• **What you should do**
Present the lines of the entries below as a numbered list, omitting any blank lines and leaving out the pictures.
══ Input records
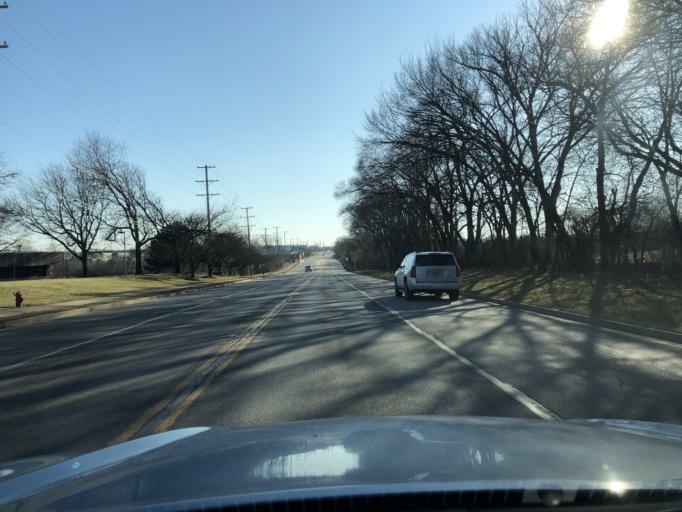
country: US
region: Illinois
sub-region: DuPage County
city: Itasca
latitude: 41.9750
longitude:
════
• **Reply to the exercise**
1. country: US
2. region: Illinois
3. sub-region: DuPage County
4. city: Itasca
5. latitude: 41.9750
6. longitude:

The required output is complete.